Two levers would narrow the gap, and both point back to earlier discussions: a better gene-activity model (the distance-weighted or co-accessibility variants in Figure 40.1, which recover distal regulatory signal the gene-body sum discards), and, if available, the fragment file (enabling the full Signac::GeneActivity() and richer features). Neither makes unpaired analysis as good as paired — but the gap is a quantity you can now measure for your own data, rather than guess at.
40.7 Summary
- Diagonal (unpaired) integration has no cell correspondence and two different feature spaces; label transfer solves it by projecting both datasets into a shared gene space and carrying labels from an annotated reference to a query.
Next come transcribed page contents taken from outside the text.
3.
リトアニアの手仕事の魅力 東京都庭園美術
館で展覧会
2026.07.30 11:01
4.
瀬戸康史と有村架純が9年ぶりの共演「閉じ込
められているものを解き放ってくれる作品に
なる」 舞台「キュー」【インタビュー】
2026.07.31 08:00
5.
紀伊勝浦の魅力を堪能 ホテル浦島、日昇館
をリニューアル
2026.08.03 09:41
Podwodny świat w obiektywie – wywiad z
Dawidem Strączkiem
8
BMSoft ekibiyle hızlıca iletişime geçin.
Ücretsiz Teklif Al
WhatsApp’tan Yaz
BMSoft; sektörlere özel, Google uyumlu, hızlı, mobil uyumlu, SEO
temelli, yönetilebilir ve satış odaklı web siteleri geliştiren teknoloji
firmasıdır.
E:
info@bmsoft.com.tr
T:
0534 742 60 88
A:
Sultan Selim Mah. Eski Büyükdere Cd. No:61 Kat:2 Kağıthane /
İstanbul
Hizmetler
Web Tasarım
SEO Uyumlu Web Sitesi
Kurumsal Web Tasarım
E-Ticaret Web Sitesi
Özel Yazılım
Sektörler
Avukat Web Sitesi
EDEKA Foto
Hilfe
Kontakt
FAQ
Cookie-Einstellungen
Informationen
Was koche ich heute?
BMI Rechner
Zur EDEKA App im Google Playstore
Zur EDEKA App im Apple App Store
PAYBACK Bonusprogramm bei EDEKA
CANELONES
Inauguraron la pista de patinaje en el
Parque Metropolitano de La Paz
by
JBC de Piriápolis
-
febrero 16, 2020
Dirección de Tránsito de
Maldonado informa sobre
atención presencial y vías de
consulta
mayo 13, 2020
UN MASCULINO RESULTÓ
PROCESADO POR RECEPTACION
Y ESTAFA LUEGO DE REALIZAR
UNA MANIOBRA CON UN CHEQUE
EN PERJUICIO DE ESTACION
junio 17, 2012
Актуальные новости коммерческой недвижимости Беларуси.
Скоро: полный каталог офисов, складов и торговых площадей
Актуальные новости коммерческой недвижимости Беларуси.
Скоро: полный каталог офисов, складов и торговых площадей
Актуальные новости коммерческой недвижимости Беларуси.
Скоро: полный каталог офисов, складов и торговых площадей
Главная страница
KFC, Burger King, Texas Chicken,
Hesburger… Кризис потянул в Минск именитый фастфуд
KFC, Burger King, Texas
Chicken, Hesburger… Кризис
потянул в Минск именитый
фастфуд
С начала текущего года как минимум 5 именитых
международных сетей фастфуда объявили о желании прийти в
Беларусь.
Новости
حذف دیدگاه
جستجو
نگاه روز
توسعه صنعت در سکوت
- Gene activity is the bridge — a proxy for expression built from nearby accessibility. Methods (Figure 40.1) differ in how far they reach and how they weight distance; we used the transparent, fragment-free gene-body + promoter sum, at the cost of distal enhancers.
- Anchors (mutual nearest neighbors across datasets, found with CCA) are the conduit along which labels travel (Stuart et al. 2019).
- By un-pairing a multiome dataset we kept an answer key, letting us measure the information lost going from paired to unpaired — loss that concentrates in rare and transcriptionally similar cell types, and that a better gene-activity model or fragment-level data would partly recover.